In STOC ’98: Proceedings of the thirtieth annual ACM symposium on Theory of computing,

     New York, NY, USA, 1998. ACM Press.

[9] Y. Weiss, A. Torralba, and R. Fergus. “Spectral hashing.”, NIPS 2009

[10] Y. Gong and S. Lazebnik. “Iterative Quantization: A Procrustean Approach to Learning Binary Codes”, CVPR 2011

[11] Alessandro Bergamo and Lorenzo Torresani. “Meta-Class Features for Large-Scale Object Categorization
       on a Budget”, CVPR 2012

[12] A. Berg, J. Deng, and L. Fei-Fei. Large Scale Visual recognition challenge, 2010.
       http://www.image-net.org/challenges/LSVRC/2010/


Results on Caltech 256

The following plot shows  the multiclass categorization accuracy on Caltech256 using different binary codes, as a function of the descriptor size. We use 10 training examples per class and 25 for testing.
The classification model is a 1-vs-all linear SVM [4] for all methods, with the exception of LP-beta.

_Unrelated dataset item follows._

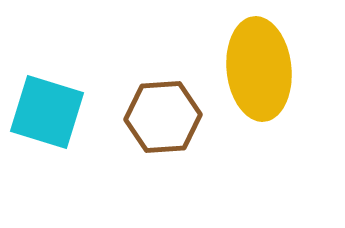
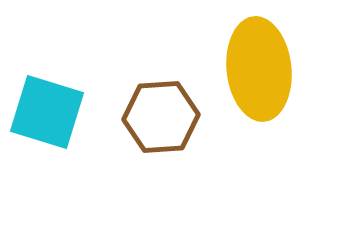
brown hexagon: moved 2 px left
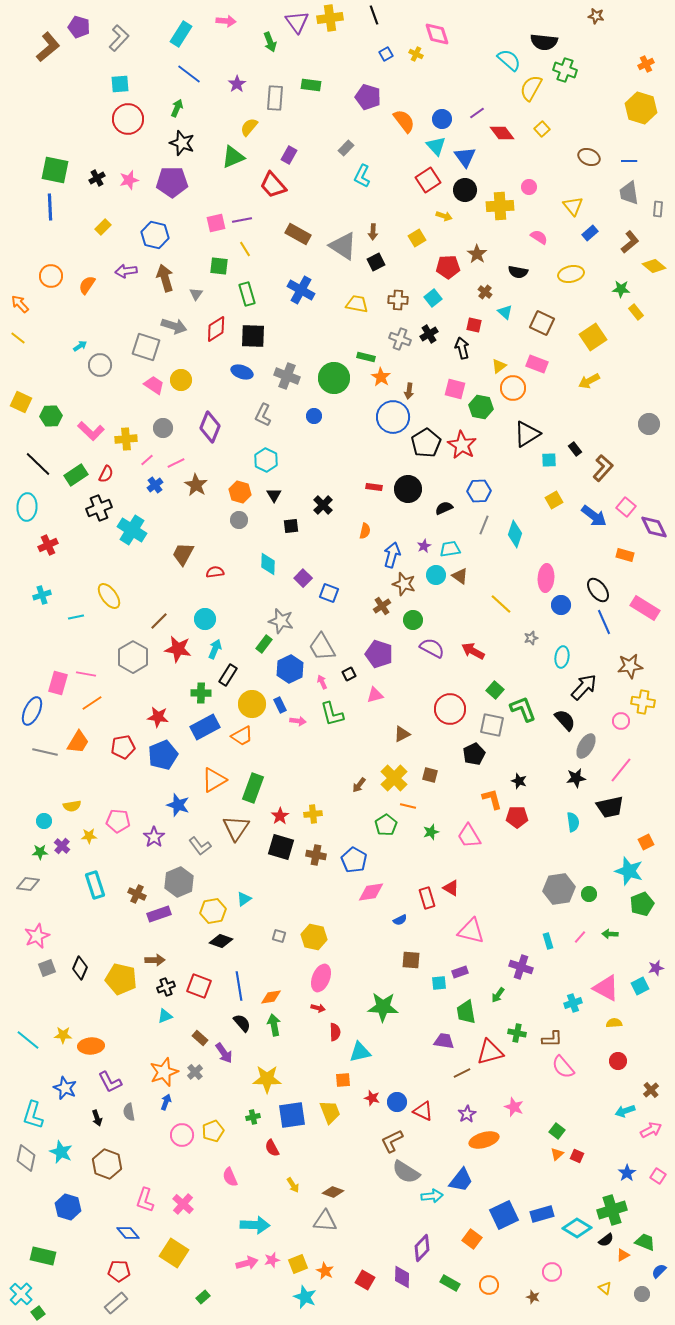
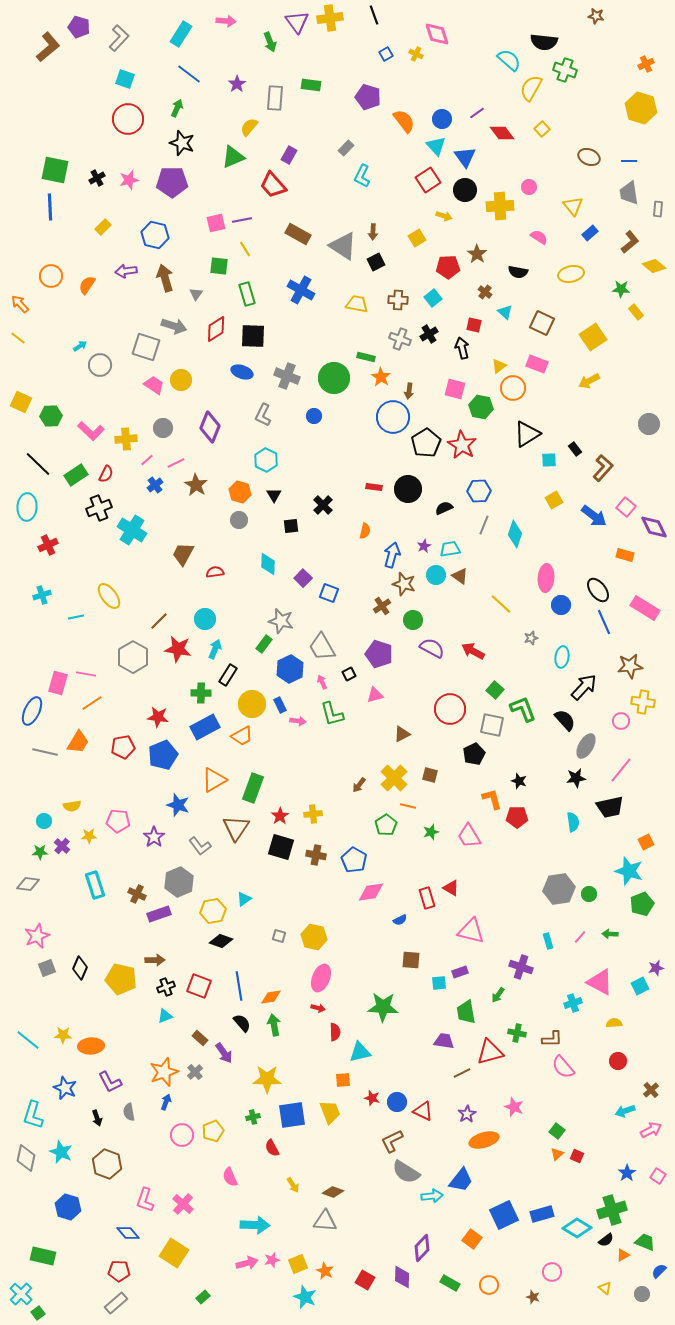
cyan square at (120, 84): moved 5 px right, 5 px up; rotated 24 degrees clockwise
pink triangle at (606, 988): moved 6 px left, 6 px up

PiCoDes of 2048 bits match the accuracy of the state-of-the-art LP-beta classifier while enabling orders of magnitude faster training and testing.

Results on ILSVRC2010

Top-1 multiclass recognition accuracy on the large-scale ILSVRC2010 dataset [12] for different descriptors. The classification model is a fast 1-vs-all linear SVM [4] for all descriptors. Despite the large amount of training data (1000 classes, 1.2 million of examples), thanks to the compactness of our descriptors, the storage requirements are very low. In particular, for classemes_binary,  PiCoDes, and mc-bit the entire database needs at most 2 GB of memory, allowing the training on low-budget computers.